Abstract

Advances in software design possibilities have led to a growing interest in the study of user interfaces (UIs). Many Model-Based User Interface Development Environments (MB-UIDEs) have been proposed to deal with the generation of the UIs (semi-) automatically by using models with different levels of abstraction. Often, this generation is limited to the UI part of an application. However, achieving true model-driven development (MDD) requires the co-development of application and UI and, hence, needs to go a step further. This paper analyzes a large set of existing MB-UIDEs, evaluates, from a critical perspective, to what extent they can be considered full MDD environments, and adequately addresses the co-design of UI and application.

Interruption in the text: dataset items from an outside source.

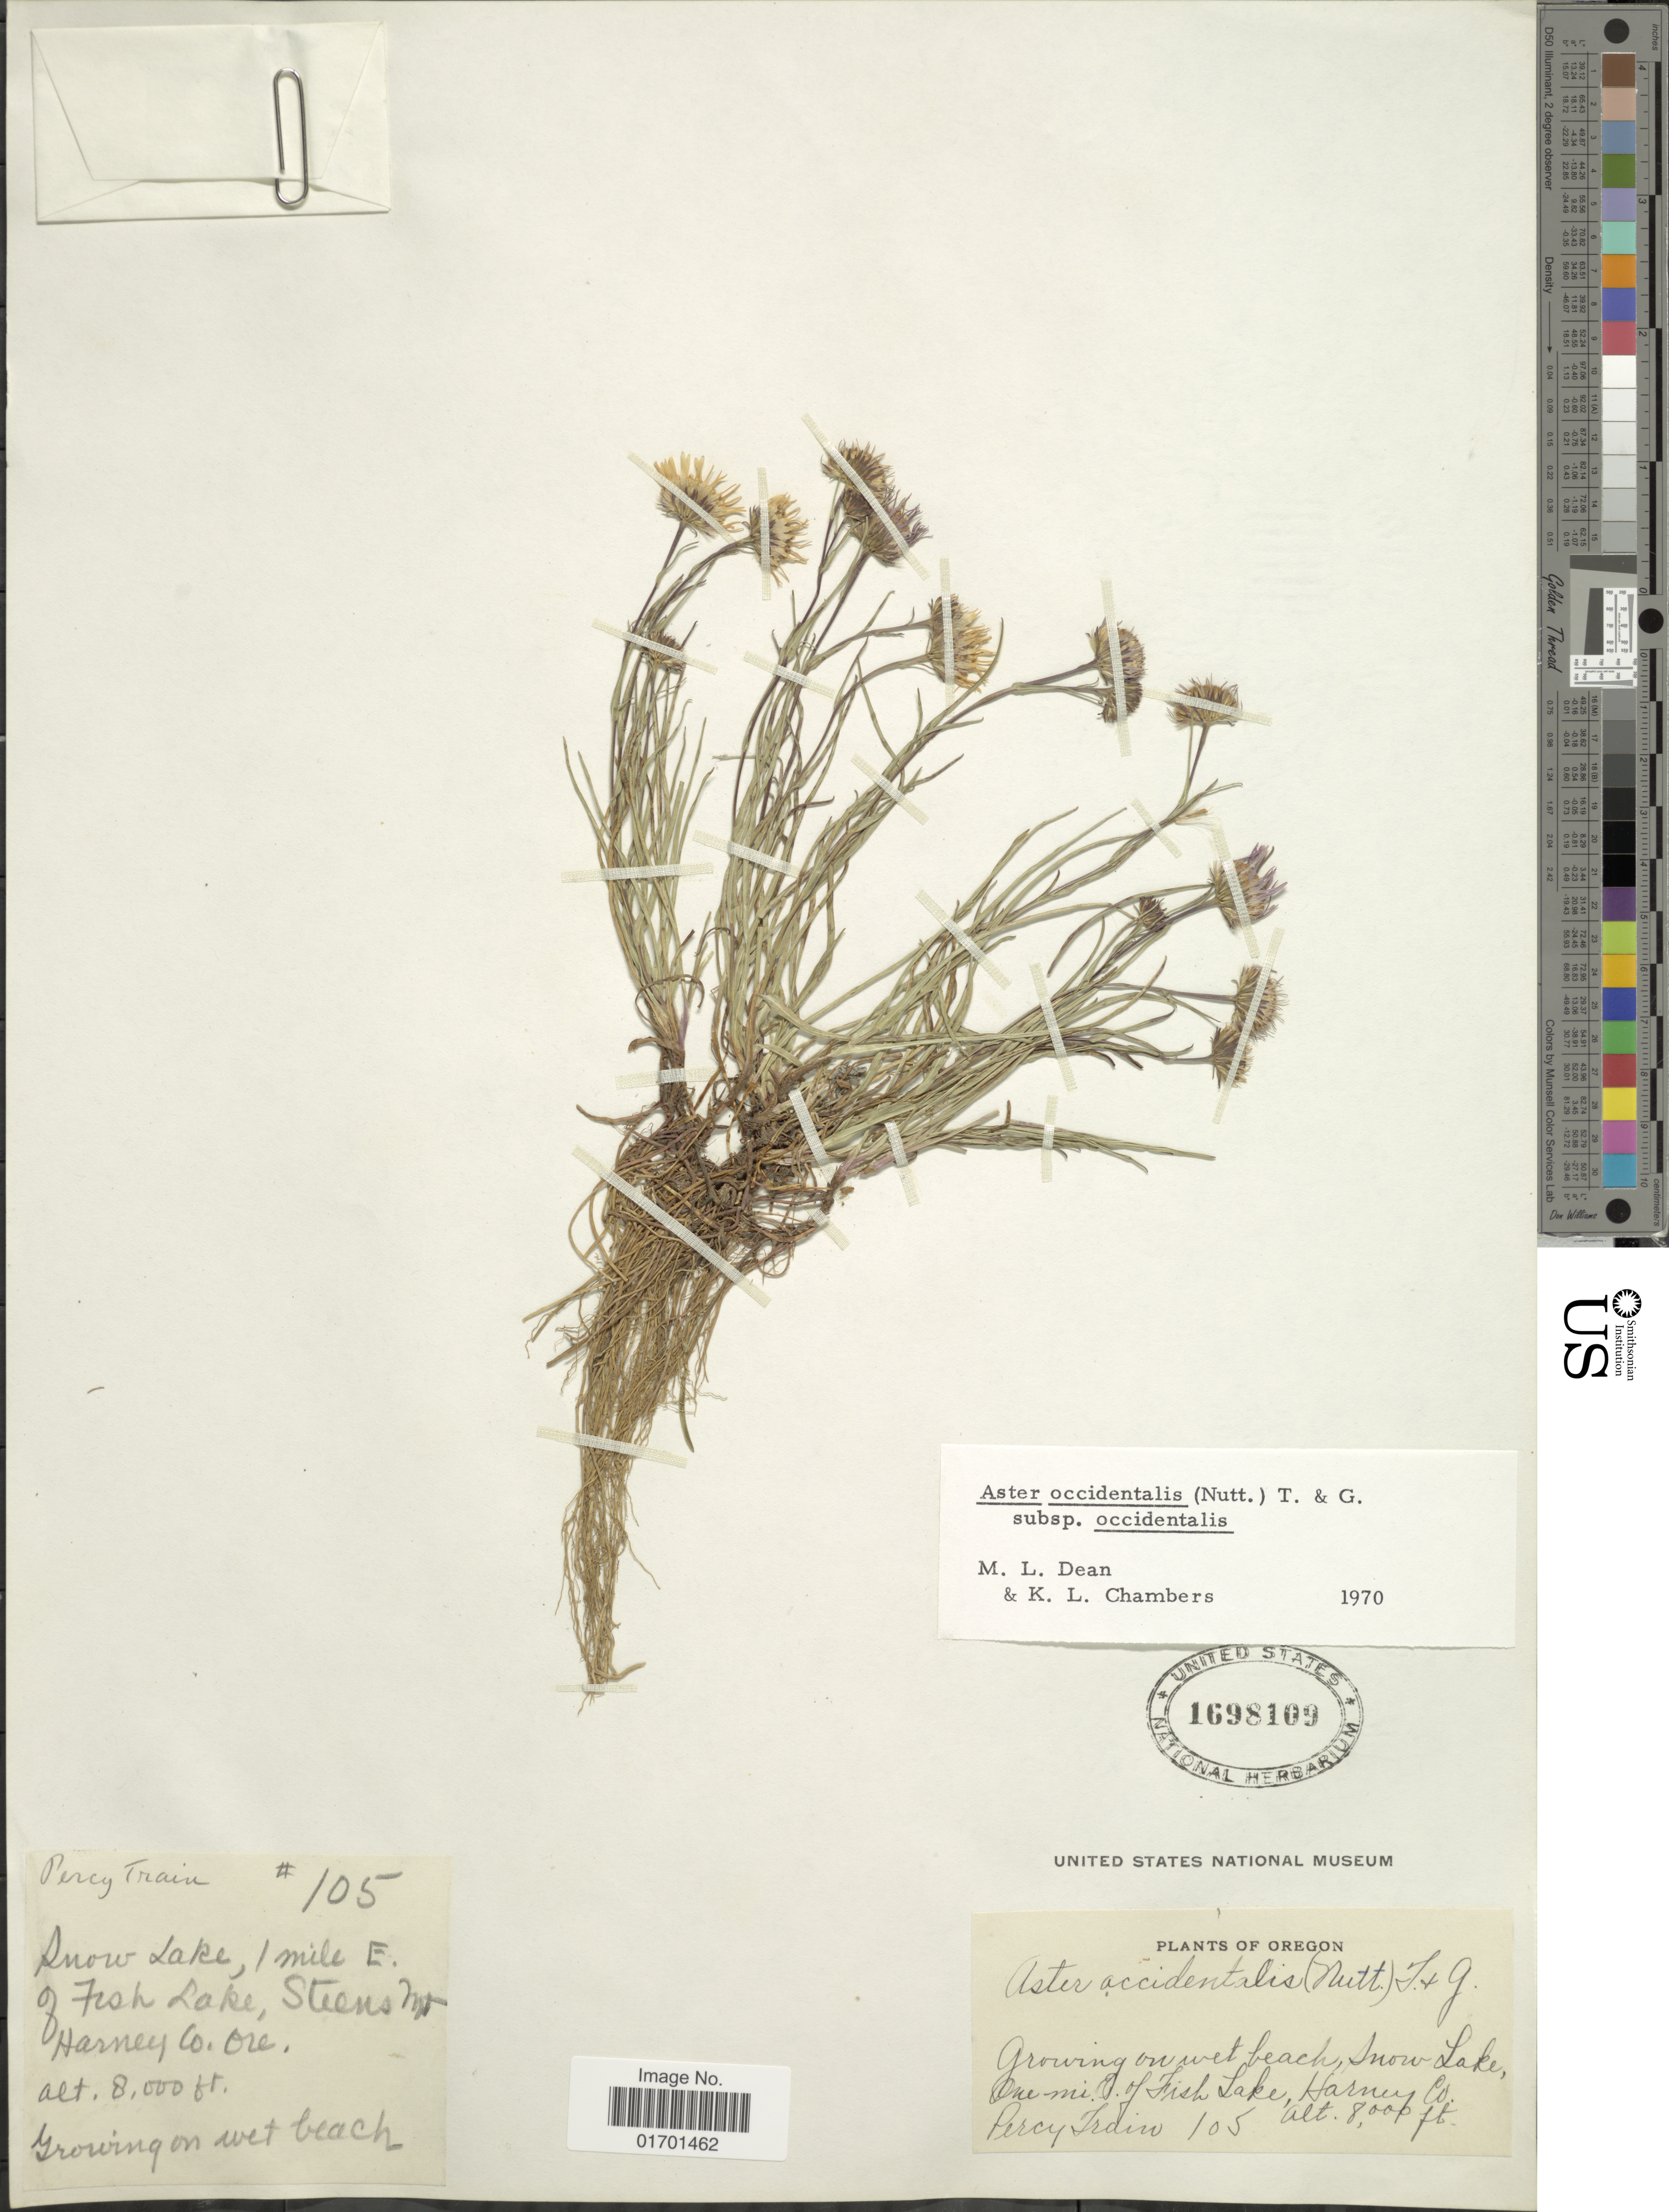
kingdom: Plantae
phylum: Tracheophyta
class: Magnoliopsida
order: Asterales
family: Asteraceae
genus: Symphyotrichum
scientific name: Symphyotrichum spathulatum var. spathulatum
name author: (Lindl.) G.L. Nesom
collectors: P. Train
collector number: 105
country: United States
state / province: Oregon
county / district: Harney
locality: Snow Lake, 1 mile E. of Fish Lake, Steens Mts, Harney Co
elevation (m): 2438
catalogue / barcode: US 1698109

Following the guidelines proposed by Kitchenham and Charters (Engineering 2, 2007), we performed a systematic literature review. A total of 96 papers were examined. Based on these papers, an assessment framework containing 10 criteria with specific metrics to evaluate MB-UIDEs was defined and 30 different environments were evaluated following these criteria. The evaluation identifies several gaps in the existing state of the art and highlights the areas of promising improvement. The evaluation shows that, although a strong progress has being achieved over the last years, the existing environments do not yet fully exploit the benefits and potentialities of MDD, nor do they adequately integrate UI design with application logic design and generation. Further research needs to be done to support the MDD of UIs and the co-design of the underlying application. The difficulty of use of the existing MB-UIDEs, the lack of UI design flexibility, and the lack of complete and integrated development support are the main research gaps that need to be addressed.